◆ **Problem to work on**
Each entry should be returned exactly as written, with no pictures carried over.

◆ **Information provided**

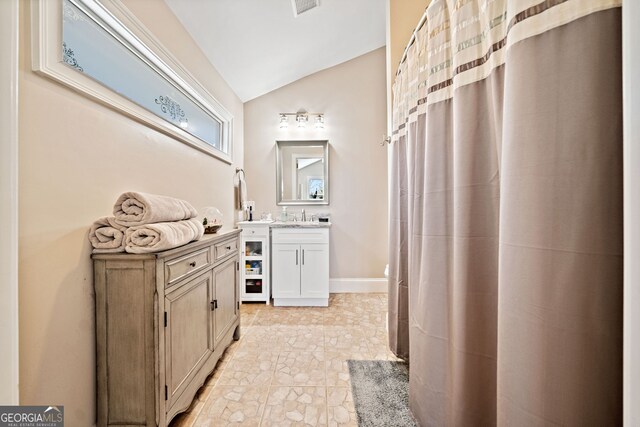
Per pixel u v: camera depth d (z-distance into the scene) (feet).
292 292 8.83
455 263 3.01
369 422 3.86
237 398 4.37
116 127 3.85
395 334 5.52
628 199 1.37
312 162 10.27
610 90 1.73
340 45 9.12
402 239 5.31
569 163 1.86
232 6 5.96
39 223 2.76
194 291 4.25
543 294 1.95
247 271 9.20
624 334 1.39
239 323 6.51
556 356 1.88
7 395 2.40
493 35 2.64
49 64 2.81
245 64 8.12
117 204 3.49
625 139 1.39
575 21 1.85
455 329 3.01
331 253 10.31
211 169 7.34
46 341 2.82
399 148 5.39
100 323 3.34
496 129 2.62
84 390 3.22
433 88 3.55
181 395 3.79
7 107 2.43
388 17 6.79
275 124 10.27
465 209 2.93
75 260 3.16
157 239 3.31
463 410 2.91
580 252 1.81
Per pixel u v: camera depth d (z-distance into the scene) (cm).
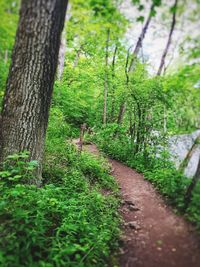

◆ **Response area**
Per pixel u v: camera depth d (z-distance into the scene) (feet).
292 292 8.83
455 263 3.01
369 422 3.86
237 398 4.37
116 127 3.85
395 334 5.52
628 199 1.37
312 162 10.27
610 90 1.73
340 45 9.12
402 239 5.31
569 163 1.86
232 6 5.96
39 223 2.76
194 291 4.25
543 294 1.95
247 271 9.20
624 334 1.39
239 323 6.51
556 356 1.88
7 395 2.40
493 35 2.64
49 64 2.81
245 64 8.12
117 204 3.49
625 139 1.39
575 21 1.85
455 329 3.01
331 253 10.31
211 169 7.34
46 341 2.82
399 148 5.39
100 323 3.34
496 129 2.62
84 390 3.22
433 88 3.55
181 395 3.79
7 107 2.43
388 17 6.79
275 124 10.27
465 209 2.93
75 260 3.16
157 239 3.31
463 410 2.91
580 252 1.81
Per pixel u v: camera depth d (z-distance into the scene) (cm).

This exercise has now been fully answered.